Friday, 31 October 2014

Superfood Salad

This salad will make you feel on top of the world- it's THE thing to eat if you've let yourself go a bit recently (me, all the time...), as it's packed full of things that are good for you. Admittedly it's a bit of a faff, as it involves roasting the veggies and toasting seeds, but if you do this in one big batch at the start of the week, then you can just store all the ingredients in the fridge and that's all the hard work done- all you have to do is put it all together each day.

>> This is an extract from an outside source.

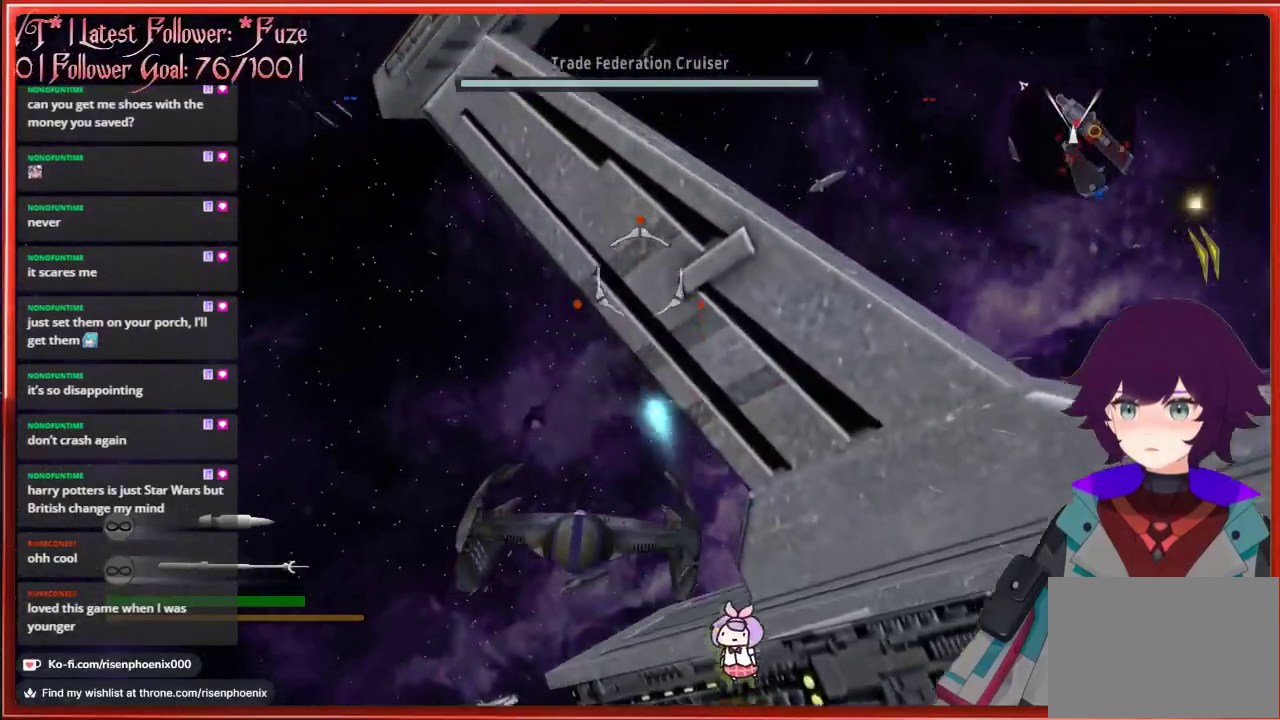
{"buttons": [], "left_stick": "down", "right_stick": "up", "events": []}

The real winner of this salad for me is the dressing- it's really zingy with all the citrus flavours, and really wakes you up- perfect for a grey old autumn day. I wanted to add avocado as well, but unfortunately mine wasn't ripe (first world problems hey?). The feta is optional, but I adore the combination of beetroot and feta. Halloumi would also work beautifully.


2 sweet potatoes
Handful of tender stem broccoli
Handful of pumpkin seeds
Smoked paprika
Olive oil
Coconut oil (optional)
Couple of bulbs fresh beetroot
Handful of fresh spinach
Lettuce (I used a few baby gem leaves)
Handful of pomegranate seeds
Avocado, sliced
Small block of feta (optional)

For the dressing:

Juice and zest of 1 lemon
Juice and zest of 1 orange
1 tbsp Dijion mustard
1 tbsp white wine or balsamic vinegar
2 tbsp Olive oil

1. Peel and chop the sweet potato into chunks. Place on a baking tray, add a drizzle of olive oil or a teaspoon of coconut oil (this will give it a nice flavour). Season well with salt and pepper and sprinkle over a light dusting of smoked paprika powder. Roast at 200°C for approx. half an hour (giving it a shake around every 10 mins or so), until the sweet potato is soft and starting to caramelize. Remove from the oven and allow to cool.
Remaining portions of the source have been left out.